Brief 1
Using the text on transcreation briefs, answer each question below.
(a) Which two words does the term "transcreation" merge?
(b) What three benefits are the tips said to bring?
(c) Which framework is named under "Cultural Considerations"?
Brief 2
Carry on the piece about what belongs in a transcreation brief, starting after its last sentence.

Top-10 details to include in the ideal transcreation brief

As businesses become more globally aware, the world of transcreation continues to blossom. To successfully reach an audience abroad, a message often needs more than just translation, it needs to be geo-adapted to the target audience while maintaining its original intent, style, tone, and context.

As the term indicates, transcreation merges the words translation and creation to better adjust copy. Audiences will experience the target text without realizing any translation ever occurred. Transcreation, of course, does contain a translation component, but the transcreator goes much beyond just the transfer of words from one language into another. 

This more complex task involves many additional considerations, and it is therefore crucial to provide a more thorough description of the expectations. So, what should go in an ideal transcreation brief? Here are a few tips to improve turn-around, save you money, and set you up for success.

  1. Concept Description: Provide a clear explanation of your idea along with the source text so the transcreator understands what you want to convey. What are the key elements of your text? What areas are of most importance? Do you have prior work for reference?
  2. Objectives: What is the desired outcome? What action is the message supposed to provoke? Is this a new project or part of an ongoing effort? 
  3. Target Audience: Who is the text for? What are their demographics? Who are you trying to reach? What is their profile and education level? Include the customer’s interests, age, their gender, what’s important to them. Be specific. Define your buyer’s persona as clearly as possible. In which countries will the text be used? Are the images and non-verbal content suitable for the target locale?
  4. Cultural Considerations: Hofstede’s five cultural dimensions are a great framework to highlight “problem areas” that might need to be addressed. Do you envision any need for adaptation due to differences in power distance, uncertainty avoidance, individualism/collectivism, masculinity/femininity, and long-term orientation?

Information provided
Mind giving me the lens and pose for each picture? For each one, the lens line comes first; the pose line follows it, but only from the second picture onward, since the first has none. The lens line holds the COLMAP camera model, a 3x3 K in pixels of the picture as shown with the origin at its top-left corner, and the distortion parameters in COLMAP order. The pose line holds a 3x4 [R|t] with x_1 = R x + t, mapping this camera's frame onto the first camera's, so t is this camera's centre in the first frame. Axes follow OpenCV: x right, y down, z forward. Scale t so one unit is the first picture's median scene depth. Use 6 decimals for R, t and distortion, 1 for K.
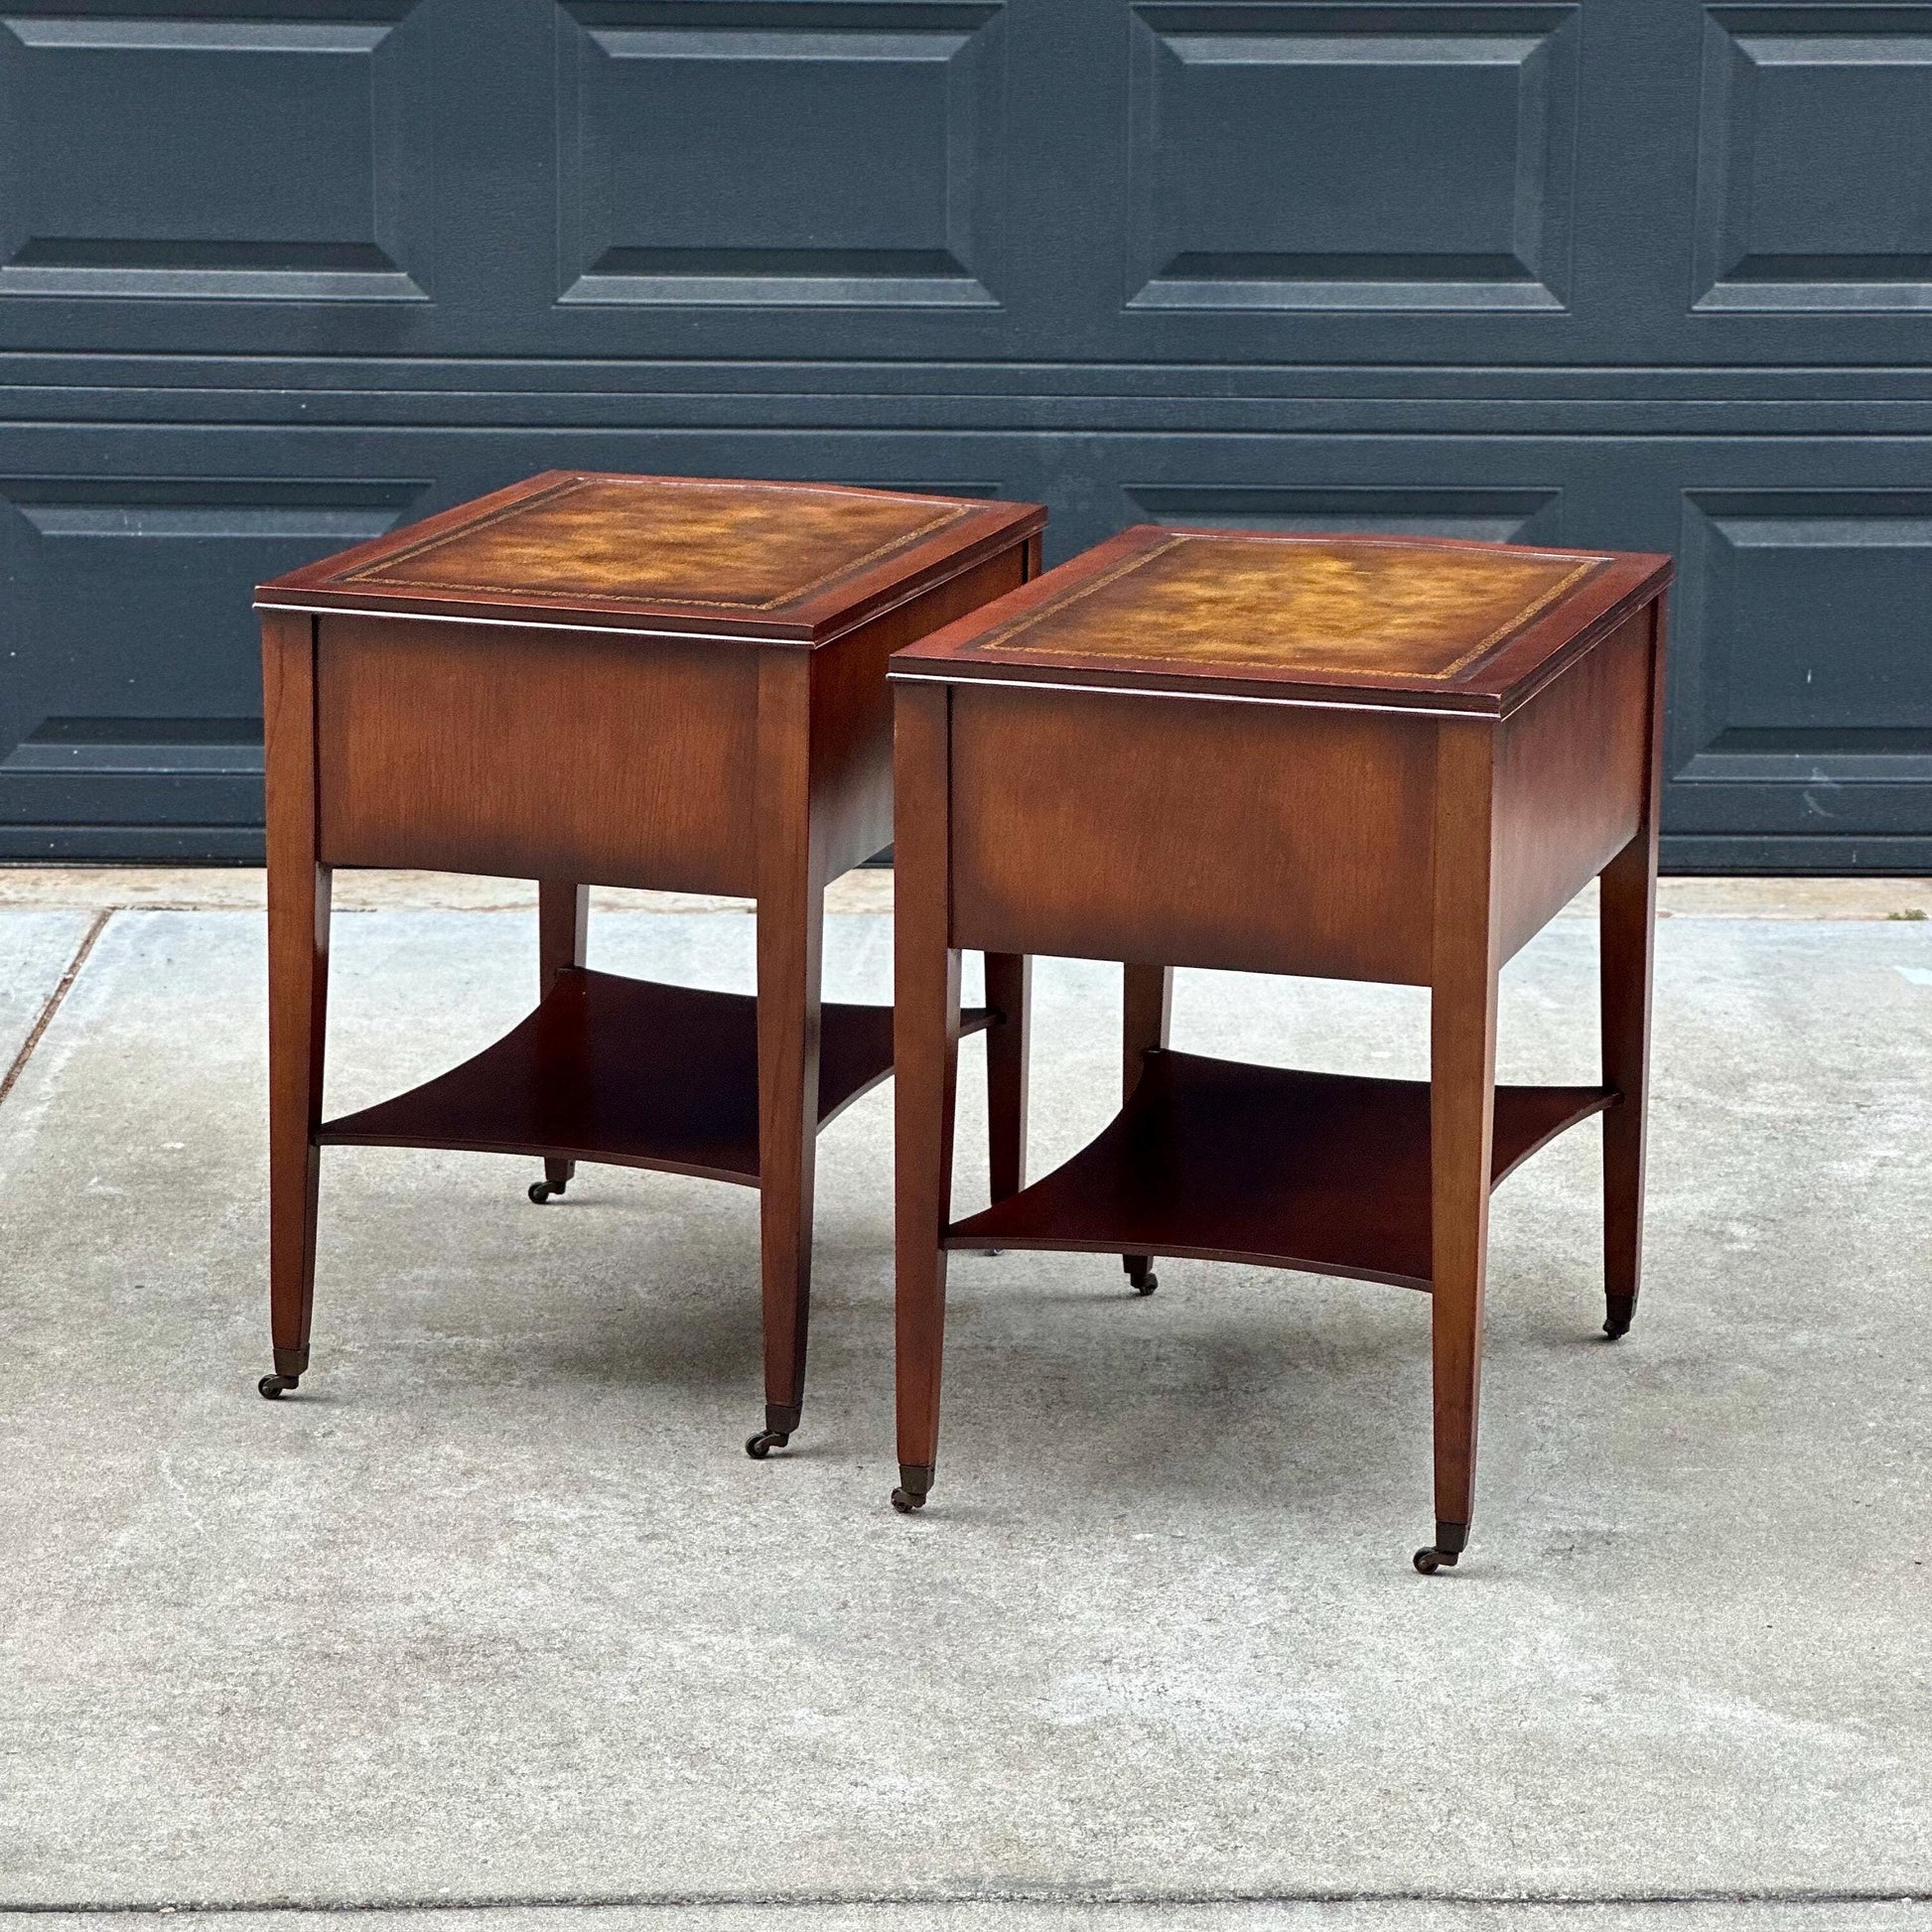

Expected output 1
(a) Translation and creation.
(b) They improve turn-around, save you money, and set you up for success.
(c) Hofstede's five cultural dimensions.

Expected output 2
  5. Tone of voice: How formal does the text need to be? Will there be room for humor? Is the text scientific, legal, or trendy and cutting edge? Will the style be academic or light-hearted? What impression do you want the copy to leave?
  6. Deadlines: The more creative copy becomes, the more important it is to have a clear idea up front of the deadline requirements.  Transcreation can be a medium that requires more time than regular translation. Clear guidelines up front make for a better roadmap ahead. 
  7. Brand Guidelines: Do you have a brand guide? What is your brand personality? What values does your brand represent? How does your product or service benefit the customers? How do you differentiate? What are your strengths? Who is your competition?
  8. Feedback loop: What will the feedback and approval process look like? Who will have input on the final copy? Is it being reviewed in-country or just in-house?
  9. Reference Materials: Provide additional documentation that might be useful like brochures, presentation, flyers, and other reference materials. Are there any reference materials available online? Visuals can be just as helpful as written materials. Include previous copies or examples in both source and target if they are available.
  10. Local SEO: Does the copy need to be optimized for foreign search engine visibility? Are there keywords that need to be adapted? Discovering relevant keywords and building the target content around these for global audiences has become an important component of transcreation.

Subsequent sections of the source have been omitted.